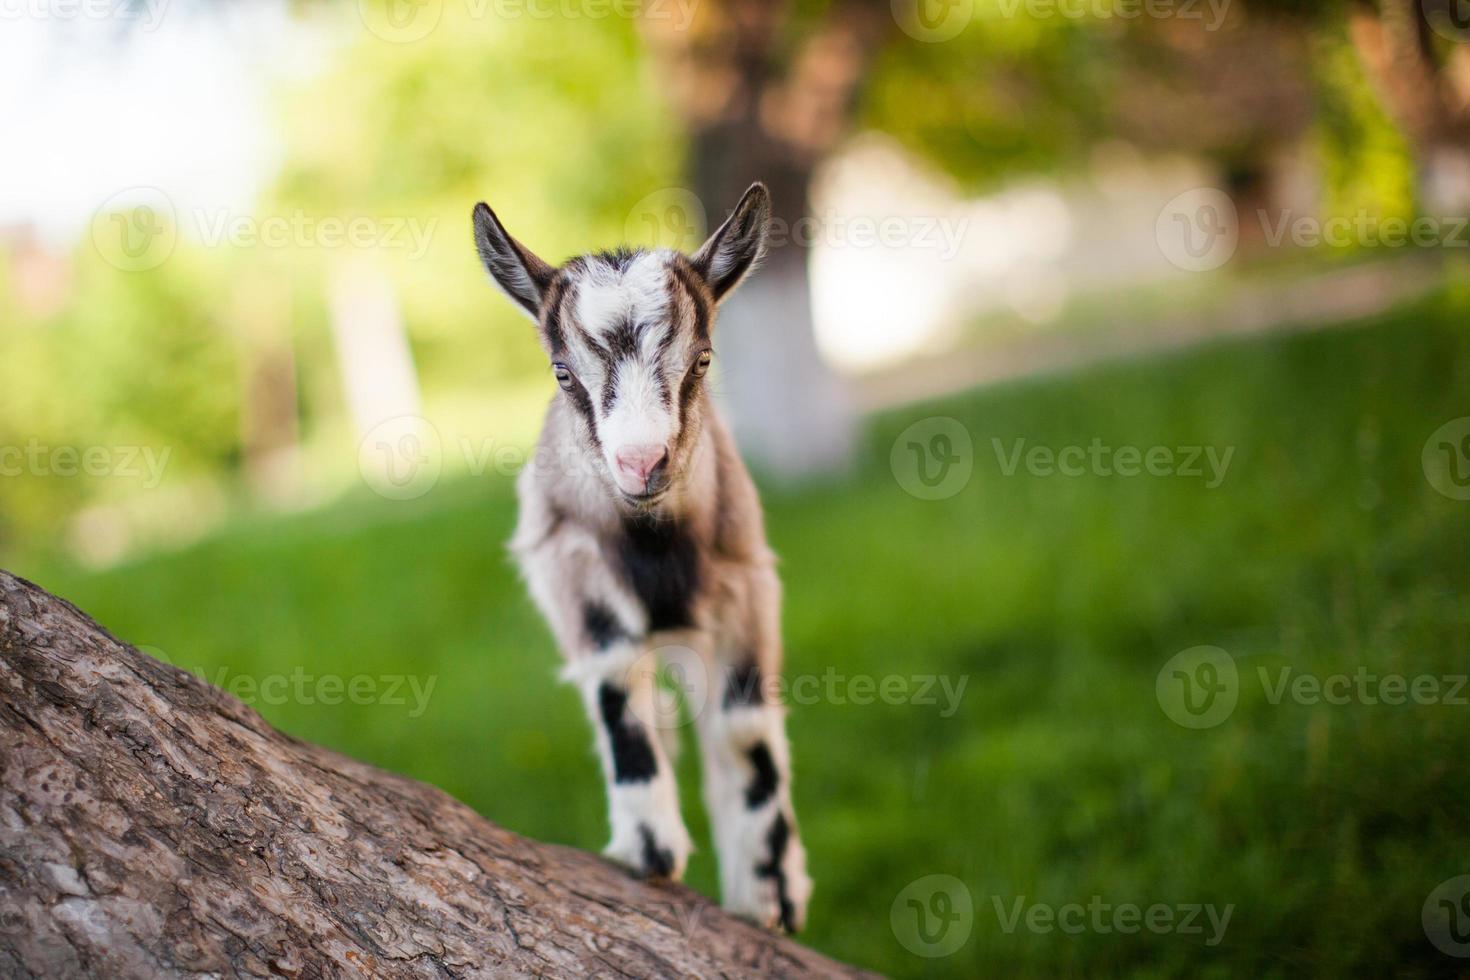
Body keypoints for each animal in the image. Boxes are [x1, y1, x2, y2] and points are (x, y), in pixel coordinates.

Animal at [473, 185, 811, 934]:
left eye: (704, 359)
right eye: (563, 373)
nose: (641, 463)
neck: (654, 545)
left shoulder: (747, 577)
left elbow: (744, 726)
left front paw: (770, 890)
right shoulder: (567, 566)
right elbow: (614, 682)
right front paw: (650, 846)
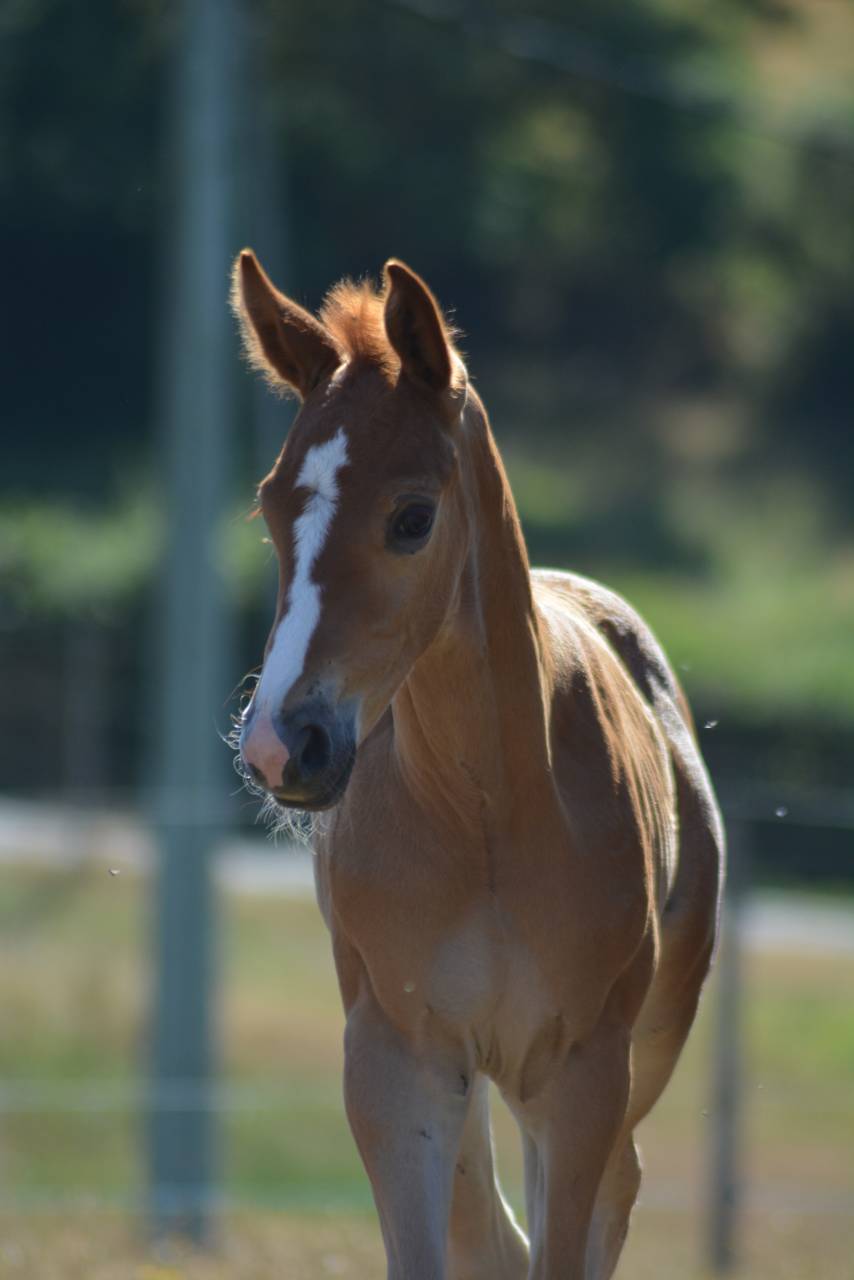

----

WHAT TO WORK ON:
All entries above are to be reproduced exactly, with no pictures.

TASK RESULT:
Body keypoints for each animal in the image. Boxes are [x1, y1, x2, y2] and points are (x, y), in pixel coordinates.

Animal at [473, 185, 811, 934]:
left eye: (704, 359)
right eye: (563, 373)
nose: (641, 463)
neck: (654, 545)
left shoulder: (747, 577)
left elbow: (744, 726)
left front paw: (770, 890)
right shoulder: (567, 566)
right elbow: (614, 682)
right front paw: (650, 846)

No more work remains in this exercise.